Auf die Berufung des Klägers wird das Urteil des Sozialgerichts Detmold vom 30. Juni 1994 abgeändert. Der Beklagte wird unter weiterer Abänderung der Bescheide vom 10. März und 04. Juni 1992 in der Gestalt des Widerspruchsbescheides vom 21. Oktober 1992 verurteilt, den Grad der Behinderung für die Zeit ab 01. März 1996 mit 80 festzustellen. Im übrigen wird die Berufung zurückgewiesen. Der Beklagte trägt die dem Kläger entstandenen Kosten des erstinstanzlichen Verfahrens zu einem Viertel, für das Berufungsverfahren sind keine Kosten zu erstatten. Die Revision wird nicht zugelassen.
Tatbestand:
Der Kläger begehrt die Feststellung eines höheren Grades der Behinderung (GdB) als 70 sowie die Feststellung der gesundheitlichen Voraussetzungen für den Nachteilsausgleich "erhebliche Gehbehinderung" (Merkzeichen "G") nach den Vorschriften des Schwerbehindertengesetzes (SchwbG).
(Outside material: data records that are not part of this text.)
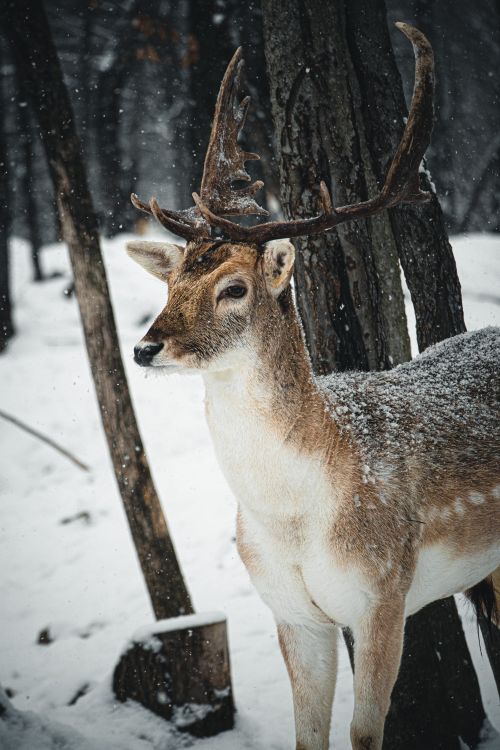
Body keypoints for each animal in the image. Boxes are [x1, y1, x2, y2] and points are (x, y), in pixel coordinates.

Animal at [125, 23, 500, 750]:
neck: (295, 518)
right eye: (172, 279)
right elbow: (308, 735)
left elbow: (364, 733)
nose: (145, 346)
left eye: (234, 288)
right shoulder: (292, 612)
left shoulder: (384, 592)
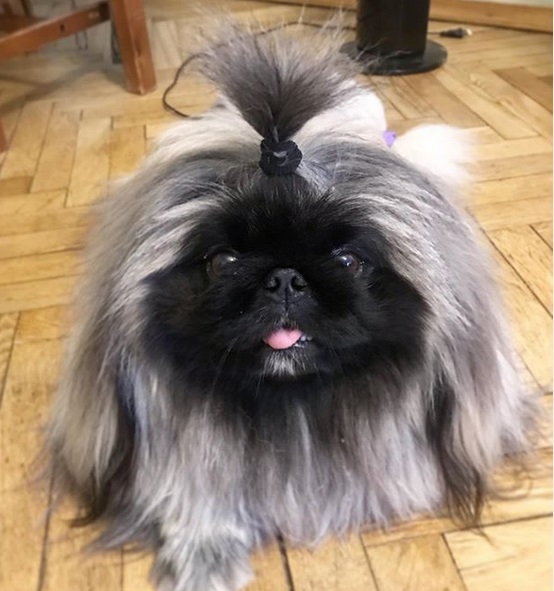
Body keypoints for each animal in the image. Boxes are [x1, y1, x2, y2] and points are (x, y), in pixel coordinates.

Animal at [45, 24, 536, 591]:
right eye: (223, 261)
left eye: (347, 261)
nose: (284, 278)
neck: (291, 407)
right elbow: (191, 485)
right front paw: (203, 554)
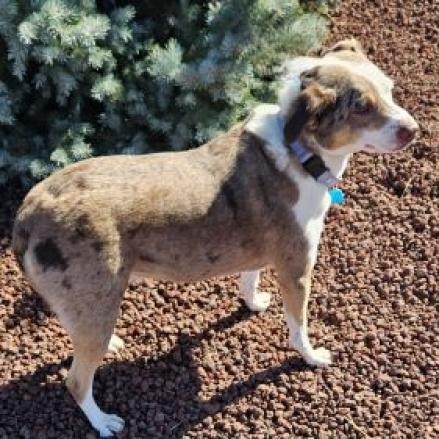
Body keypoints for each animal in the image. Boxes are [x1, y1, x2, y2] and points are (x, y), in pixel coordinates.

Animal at [12, 39, 420, 438]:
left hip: (91, 301)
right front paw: (312, 356)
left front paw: (253, 303)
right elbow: (298, 326)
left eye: (389, 87)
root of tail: (27, 214)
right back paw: (103, 422)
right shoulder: (297, 268)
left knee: (80, 332)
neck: (300, 151)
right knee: (76, 381)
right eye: (362, 107)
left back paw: (109, 344)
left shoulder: (262, 251)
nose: (413, 130)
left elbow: (249, 280)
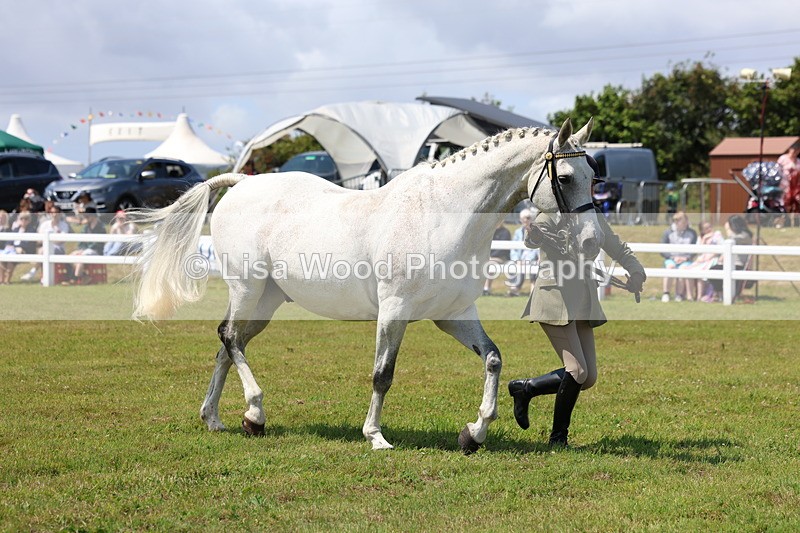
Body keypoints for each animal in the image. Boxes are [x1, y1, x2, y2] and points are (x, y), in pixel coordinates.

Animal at [131, 118, 602, 454]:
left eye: (593, 176)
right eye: (564, 177)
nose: (591, 242)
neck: (444, 214)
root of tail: (244, 182)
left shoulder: (453, 314)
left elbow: (492, 359)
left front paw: (475, 432)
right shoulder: (394, 311)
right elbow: (383, 374)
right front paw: (375, 436)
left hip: (266, 301)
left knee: (227, 346)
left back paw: (217, 418)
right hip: (246, 288)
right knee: (230, 338)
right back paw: (256, 414)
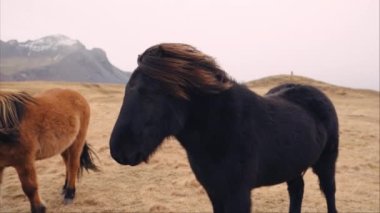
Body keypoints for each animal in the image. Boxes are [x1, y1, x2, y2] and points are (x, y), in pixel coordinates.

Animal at [109, 43, 338, 213]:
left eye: (150, 93)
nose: (119, 151)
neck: (222, 131)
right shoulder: (215, 192)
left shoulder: (238, 195)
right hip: (293, 164)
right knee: (297, 190)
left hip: (326, 163)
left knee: (329, 192)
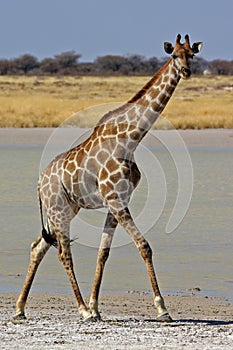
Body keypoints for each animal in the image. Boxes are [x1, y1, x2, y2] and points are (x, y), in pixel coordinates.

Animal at [14, 34, 202, 322]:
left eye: (191, 55)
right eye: (174, 55)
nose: (186, 71)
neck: (130, 140)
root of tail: (39, 182)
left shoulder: (118, 201)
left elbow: (103, 253)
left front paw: (96, 306)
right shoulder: (115, 200)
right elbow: (144, 246)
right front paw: (162, 308)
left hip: (67, 209)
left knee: (39, 246)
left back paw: (20, 308)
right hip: (58, 209)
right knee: (63, 253)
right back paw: (81, 310)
Der 1916 geborene Kläger beantragte am 23.10.1991 die Feststellung als Schwerbehinderter sowie der gesundheitlichen Voraussetzungen für den Nachteilsausgleich "G". Nach versorgungsärztlicher Auswertung eines Arztberichtes nebst beigefügter Unterlagen stellte der Beklagte mit Bescheid vom 10.03.1992 bei dem Kläger eine Schwerbehinderung mit einem GdB von 50 wegen
1. Verlust des rechten Daumens, Karpaltunnelsyndrom, Zeigefingerverletzung rechts,
2. chronische Speiseröhrenentzündung, Magengeschwürsleiden,
3. chronische Bronchitis, Lungenblähung,
fest. Die Voraussetzungen für den Nachteilsausgleich "G" verneinte der Beklagte.
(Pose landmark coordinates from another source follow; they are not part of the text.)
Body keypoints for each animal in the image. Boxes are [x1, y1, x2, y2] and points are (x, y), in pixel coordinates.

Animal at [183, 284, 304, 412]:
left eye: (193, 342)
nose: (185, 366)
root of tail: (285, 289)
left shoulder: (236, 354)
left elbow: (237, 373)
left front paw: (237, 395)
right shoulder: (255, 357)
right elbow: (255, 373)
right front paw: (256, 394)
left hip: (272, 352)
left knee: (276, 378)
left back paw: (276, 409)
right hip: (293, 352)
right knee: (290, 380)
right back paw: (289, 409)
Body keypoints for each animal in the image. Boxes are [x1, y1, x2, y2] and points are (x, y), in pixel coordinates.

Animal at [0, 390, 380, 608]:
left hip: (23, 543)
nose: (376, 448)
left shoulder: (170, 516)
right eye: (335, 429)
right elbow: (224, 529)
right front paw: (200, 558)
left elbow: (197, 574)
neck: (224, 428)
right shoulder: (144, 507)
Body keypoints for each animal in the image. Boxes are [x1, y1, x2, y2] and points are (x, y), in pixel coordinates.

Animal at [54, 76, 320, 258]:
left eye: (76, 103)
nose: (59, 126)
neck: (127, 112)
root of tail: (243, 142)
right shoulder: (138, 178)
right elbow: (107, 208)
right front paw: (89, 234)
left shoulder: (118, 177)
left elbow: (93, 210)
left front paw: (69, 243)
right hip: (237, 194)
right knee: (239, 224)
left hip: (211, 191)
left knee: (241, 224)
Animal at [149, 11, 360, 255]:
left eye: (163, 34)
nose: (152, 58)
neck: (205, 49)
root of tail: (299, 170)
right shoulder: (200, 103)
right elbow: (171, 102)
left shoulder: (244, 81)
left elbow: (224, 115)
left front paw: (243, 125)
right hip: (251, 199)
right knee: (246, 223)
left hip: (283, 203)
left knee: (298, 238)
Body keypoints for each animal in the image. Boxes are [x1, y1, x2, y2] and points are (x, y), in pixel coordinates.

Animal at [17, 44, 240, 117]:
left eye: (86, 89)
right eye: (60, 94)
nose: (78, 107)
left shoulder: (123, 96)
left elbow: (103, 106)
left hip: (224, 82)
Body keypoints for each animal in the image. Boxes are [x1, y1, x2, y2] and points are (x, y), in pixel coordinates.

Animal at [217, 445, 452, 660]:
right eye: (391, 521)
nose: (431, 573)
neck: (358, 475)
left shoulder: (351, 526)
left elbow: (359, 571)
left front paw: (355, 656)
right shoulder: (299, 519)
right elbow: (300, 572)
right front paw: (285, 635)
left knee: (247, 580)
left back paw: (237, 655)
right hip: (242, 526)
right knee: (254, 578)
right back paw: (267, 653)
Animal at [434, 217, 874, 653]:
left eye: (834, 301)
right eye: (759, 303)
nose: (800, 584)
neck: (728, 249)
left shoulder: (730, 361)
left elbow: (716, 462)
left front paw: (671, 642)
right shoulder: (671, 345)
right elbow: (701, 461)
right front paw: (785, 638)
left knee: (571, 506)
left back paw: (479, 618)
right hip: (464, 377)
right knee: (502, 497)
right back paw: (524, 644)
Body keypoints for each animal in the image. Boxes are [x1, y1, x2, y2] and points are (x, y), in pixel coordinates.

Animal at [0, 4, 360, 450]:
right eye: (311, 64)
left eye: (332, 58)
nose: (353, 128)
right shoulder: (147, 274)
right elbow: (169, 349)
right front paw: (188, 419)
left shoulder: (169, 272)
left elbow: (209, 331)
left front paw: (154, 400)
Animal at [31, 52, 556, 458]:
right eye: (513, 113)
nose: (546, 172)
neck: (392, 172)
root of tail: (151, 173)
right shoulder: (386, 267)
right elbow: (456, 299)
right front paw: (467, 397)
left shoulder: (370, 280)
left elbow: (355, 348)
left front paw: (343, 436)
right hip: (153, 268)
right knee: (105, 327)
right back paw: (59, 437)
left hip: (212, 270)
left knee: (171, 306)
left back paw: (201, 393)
Auf den Widerspruch des Klägers wertete der Beklagte weitere Arztberichte aus und hob mit Abhilfebescheid vom 04.06.1992 den Gesamt-GdB auf 60 an und legte als weitere Störungen zugrunde:
4. Hüft- und Kniegelenksfunktionseinschränkung,
5. Leistenbruchleiden.
Darüber hinaus lehnte der Beklagte weiterhin die Feststellung der gesundheitlichen Voraussetzungen für den Nachteilsausgleich "G" ab und wies den Widerspruch mit Widerspruchsbescheid vom 21.10.1992 zurück.
Daraufhin hat der Kläger am 20.11.1992 bei dem Sozialgericht (SG) Detmold Klage erhoben. Zur Begründung hat er vorgetragen, der Beklagte habe den GdB zu niedrig festgestellt und fehlerhaft eine schwere Gehbehinderung nicht anerkannt. Dazu hat sich der Kläger auf verschiedene Arztberichte berufen. Andererseits ist er jedoch nicht bereit gewesen, die Ärzte des Krankenhauses M von ihrer Schweigepflicht zu entbinden. Er hat die vom SG mit seiner Begutachtung beauftragten Ärzte beschuldigt, Angaben verfälscht zu ha ben. Ein Befangenheitsgesuch gegen den Sachverständigen Dr. P ist durch Beschluss des SG und des Landessozialgerichts (LSG) Nordrhein-Westfalen (NRW) zurückgewiesen worden.
Der Kläger hat beantragt,
den Beklagten unter Abänderung des Bescheides vom 10.03.1992 sowie des Abhilfebescheides vom 04.06.1992 in der Fassung des Widerspruchsbescheides vom 21.10.1992 zu verurteilen, den Grad der Behinderung ab Oktober 1991 mit mindestens 90 festzustellen sowie die gesetzlichen Voraussetzungen für den Nachteilsausgleich "erhebliche Gehbehinderung" anzuerkennen.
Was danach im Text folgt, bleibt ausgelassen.